Talai zögert und nickt, als würde es sie Überwindung kosten. Offensichtlich behagt es ihr nicht, He'sha allein ziehen zu lassen. Aber er kann sich im Moment nicht erlauben, darüber nachzudenken, was die junge Frau vielleicht für ihn empfindet. Sanft streicht er Laiàn übers Haar.
«Was denkst du, wo wird Sorim in der Mine zuerst hingehen?»
«Das frage ich mich schon die ganze Zeit. Am Anfang dachte ich, direkt zum Haus des Magiers. Aber nun glaube ich, dass er versucht, einige seiner alten Freunde zu finden. Als Lichtjunge kennt er fast alle Kinder, die dort arbeiten. Ich hoffe nur, dass er nicht mit ihnen in den Schacht hinunter steigt.»
«Weshalb?»
«Wenn einer der Aufseher ihn erwischt, meldet er ihn, und dann wird er eingesperrt. Sie werden ihn hart bestrafen, um die anderen Kinder davon abzuhalten, ebenfalls die Flucht zu versuchen.»
Vermutlich hat sie damit recht. He'sha drückt kurz ihre Schulter und nickt dem beiden Frauen zu. Bevor er sich auf den Weg machen kann, packt ihn Laiàn ängstlich an der Hand.
«He'sha, vielleicht versucht Sorim auch, von dem Sprengmittel des Magiers zu holen.»
He'sha überlegt. Wann hat er Sorim zu letzten Mal gesehen? War er noch da, als das Gespräch auf das Sprengmittel kam? Mit zusammengekniffen Mund wendet er sich ab und bricht auf. Obwohl er sich nicht mehr umsieht, spürt er die besorgten Blicke der anderen noch lange im Nacken.
Der Himmel ist wolkenverhangen und das Licht bereits düster. Es wir nicht mehr lange dauern, bis er in seine Schattenform wechseln kann. Bis dahin muss er aber vorsichtig sein. Er kennt sich in diesen Bergen nicht so gut aus wie Sorim. Zum Glück erinnert er sich an das Terrain von den Flügen mit Luok. So findet er den Weg zu den Abfallhalden schneller, als er befürchtete.

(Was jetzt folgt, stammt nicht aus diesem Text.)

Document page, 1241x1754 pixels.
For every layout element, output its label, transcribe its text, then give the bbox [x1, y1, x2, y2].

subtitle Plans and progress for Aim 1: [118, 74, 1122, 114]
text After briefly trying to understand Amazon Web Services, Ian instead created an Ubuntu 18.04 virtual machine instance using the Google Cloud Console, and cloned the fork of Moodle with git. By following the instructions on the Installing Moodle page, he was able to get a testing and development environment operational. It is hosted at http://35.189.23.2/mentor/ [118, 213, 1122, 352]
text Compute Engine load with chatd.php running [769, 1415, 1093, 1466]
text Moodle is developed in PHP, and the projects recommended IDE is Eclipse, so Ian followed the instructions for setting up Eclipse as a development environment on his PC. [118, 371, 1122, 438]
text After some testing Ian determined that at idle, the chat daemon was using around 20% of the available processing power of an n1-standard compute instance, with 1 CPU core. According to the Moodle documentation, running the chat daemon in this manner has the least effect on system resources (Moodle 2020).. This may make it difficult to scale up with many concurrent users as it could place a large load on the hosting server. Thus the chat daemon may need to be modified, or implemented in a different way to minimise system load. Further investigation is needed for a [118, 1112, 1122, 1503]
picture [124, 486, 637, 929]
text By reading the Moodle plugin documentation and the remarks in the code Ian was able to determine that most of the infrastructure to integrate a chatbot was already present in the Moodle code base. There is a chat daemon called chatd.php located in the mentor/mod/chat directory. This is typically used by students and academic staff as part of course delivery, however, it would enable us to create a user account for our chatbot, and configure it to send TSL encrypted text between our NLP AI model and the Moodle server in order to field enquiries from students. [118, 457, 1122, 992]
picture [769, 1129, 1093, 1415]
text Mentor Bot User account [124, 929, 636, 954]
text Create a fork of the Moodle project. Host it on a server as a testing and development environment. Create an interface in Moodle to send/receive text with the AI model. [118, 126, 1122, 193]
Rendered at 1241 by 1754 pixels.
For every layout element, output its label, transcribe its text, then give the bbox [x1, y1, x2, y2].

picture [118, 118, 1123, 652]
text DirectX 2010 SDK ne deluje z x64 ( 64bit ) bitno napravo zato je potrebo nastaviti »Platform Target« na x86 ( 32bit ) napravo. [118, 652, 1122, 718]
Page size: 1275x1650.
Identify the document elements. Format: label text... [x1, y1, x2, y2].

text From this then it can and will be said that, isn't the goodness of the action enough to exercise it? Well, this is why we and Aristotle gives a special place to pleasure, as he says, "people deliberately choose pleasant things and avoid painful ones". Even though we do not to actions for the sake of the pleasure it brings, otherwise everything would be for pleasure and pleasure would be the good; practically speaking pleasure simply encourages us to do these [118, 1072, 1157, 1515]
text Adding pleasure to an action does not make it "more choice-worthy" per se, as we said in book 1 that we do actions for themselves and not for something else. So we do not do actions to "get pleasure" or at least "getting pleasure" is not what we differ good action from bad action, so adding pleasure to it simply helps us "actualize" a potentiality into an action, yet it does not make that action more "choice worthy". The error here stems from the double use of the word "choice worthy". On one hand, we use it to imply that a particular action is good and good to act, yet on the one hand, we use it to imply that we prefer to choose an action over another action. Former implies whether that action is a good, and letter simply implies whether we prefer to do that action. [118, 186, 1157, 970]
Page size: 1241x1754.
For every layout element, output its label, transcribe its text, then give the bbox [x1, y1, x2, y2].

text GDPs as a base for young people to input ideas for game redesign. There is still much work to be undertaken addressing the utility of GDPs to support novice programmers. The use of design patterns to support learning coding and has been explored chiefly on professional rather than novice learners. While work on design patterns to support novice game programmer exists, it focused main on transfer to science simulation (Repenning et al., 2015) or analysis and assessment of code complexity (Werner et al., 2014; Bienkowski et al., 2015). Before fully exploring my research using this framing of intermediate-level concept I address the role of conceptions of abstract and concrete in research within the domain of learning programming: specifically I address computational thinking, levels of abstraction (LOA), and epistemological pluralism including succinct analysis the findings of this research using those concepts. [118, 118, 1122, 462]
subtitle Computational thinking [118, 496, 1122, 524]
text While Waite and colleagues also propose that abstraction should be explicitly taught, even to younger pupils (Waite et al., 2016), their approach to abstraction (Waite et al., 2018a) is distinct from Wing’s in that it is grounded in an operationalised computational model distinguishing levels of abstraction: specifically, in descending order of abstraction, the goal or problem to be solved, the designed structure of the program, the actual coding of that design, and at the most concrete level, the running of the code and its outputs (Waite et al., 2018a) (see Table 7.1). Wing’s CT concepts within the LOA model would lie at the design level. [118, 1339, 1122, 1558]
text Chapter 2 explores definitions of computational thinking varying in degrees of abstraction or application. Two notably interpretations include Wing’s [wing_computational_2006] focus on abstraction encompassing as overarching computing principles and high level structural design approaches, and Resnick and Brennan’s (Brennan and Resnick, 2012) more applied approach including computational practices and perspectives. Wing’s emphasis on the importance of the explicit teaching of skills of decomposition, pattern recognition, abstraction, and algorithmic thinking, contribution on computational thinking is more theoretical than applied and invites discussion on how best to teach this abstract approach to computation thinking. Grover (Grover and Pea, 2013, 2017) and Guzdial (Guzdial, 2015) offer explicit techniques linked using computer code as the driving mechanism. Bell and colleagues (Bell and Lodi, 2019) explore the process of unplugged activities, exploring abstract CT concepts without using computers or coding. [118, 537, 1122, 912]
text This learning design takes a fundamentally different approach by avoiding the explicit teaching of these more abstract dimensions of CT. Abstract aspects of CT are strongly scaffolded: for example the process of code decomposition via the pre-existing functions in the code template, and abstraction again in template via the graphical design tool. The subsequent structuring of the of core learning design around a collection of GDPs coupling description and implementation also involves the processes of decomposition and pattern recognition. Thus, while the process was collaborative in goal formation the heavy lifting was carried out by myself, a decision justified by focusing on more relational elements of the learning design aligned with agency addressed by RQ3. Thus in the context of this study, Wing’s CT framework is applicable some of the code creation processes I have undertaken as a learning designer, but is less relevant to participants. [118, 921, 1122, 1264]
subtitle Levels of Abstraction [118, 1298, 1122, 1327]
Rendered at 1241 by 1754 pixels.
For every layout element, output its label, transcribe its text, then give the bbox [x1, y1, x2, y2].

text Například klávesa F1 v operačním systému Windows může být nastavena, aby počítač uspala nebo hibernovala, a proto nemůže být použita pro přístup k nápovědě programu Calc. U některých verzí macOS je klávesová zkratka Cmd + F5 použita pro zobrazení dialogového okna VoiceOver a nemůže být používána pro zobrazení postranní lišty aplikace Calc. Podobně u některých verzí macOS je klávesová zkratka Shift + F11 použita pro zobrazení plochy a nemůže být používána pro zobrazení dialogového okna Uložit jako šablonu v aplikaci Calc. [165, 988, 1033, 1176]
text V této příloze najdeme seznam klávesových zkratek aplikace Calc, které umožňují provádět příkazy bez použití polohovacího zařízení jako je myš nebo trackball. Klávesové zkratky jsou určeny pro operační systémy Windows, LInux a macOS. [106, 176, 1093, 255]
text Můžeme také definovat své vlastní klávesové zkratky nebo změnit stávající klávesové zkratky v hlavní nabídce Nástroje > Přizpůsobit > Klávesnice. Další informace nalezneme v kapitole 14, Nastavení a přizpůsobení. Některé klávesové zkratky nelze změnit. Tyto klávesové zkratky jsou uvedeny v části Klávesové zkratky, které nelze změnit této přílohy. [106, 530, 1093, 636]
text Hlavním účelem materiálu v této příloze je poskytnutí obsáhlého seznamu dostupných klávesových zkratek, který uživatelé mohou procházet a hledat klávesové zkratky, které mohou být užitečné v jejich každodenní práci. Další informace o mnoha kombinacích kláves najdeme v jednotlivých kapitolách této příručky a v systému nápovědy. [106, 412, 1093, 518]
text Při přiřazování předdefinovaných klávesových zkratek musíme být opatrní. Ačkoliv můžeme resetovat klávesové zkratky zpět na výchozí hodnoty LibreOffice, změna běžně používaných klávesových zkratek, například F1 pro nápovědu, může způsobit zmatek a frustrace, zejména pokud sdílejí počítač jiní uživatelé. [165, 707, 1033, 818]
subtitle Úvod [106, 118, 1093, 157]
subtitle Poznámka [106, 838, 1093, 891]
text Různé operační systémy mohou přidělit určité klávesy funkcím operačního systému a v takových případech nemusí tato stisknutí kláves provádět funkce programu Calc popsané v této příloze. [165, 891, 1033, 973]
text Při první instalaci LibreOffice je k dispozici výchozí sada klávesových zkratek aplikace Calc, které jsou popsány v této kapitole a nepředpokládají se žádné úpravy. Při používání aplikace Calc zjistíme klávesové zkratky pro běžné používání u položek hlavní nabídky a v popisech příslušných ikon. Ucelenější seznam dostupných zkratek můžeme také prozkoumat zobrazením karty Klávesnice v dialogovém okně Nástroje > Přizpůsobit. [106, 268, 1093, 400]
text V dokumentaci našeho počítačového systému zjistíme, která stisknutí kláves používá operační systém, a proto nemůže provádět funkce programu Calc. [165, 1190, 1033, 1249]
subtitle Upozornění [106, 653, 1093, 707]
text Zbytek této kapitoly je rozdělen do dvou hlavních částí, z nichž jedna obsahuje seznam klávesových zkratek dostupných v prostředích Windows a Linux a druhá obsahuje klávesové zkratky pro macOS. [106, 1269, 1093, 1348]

Er sucht sich ein Versteck, von dem aus er das Minengelände übersehen kann.
Seine Hoffnung, Sorim von hier aus zu entdecken, muss He'sha bald aufgeben. Offensichtlich geht soeben die Schicht zu Ende. In langen Reihen bewegen sich zahlreiche kleine Gestalten von drei verschiedenen Stellen des Geländes auf die Gruppe der armseligen Hütten zu, die den Kindern als Unterkunft dienen. Manche von ihnen gehen mit langsamen, schlurfenden Schritten, als wären sie müde und alt. He'sha presst die Lippen zusammen. Er hat noch nie Kinder mit sowenig Lebensfreude beobachtet. Nun kommen ihnen von den Hütten her andere Kinder entgegen. Bald wimmelt es auf dem Gelände von kleinen Gestalten. He'sha hat keine Möglichkeit zu erkennen, ob Sorim dabei ist.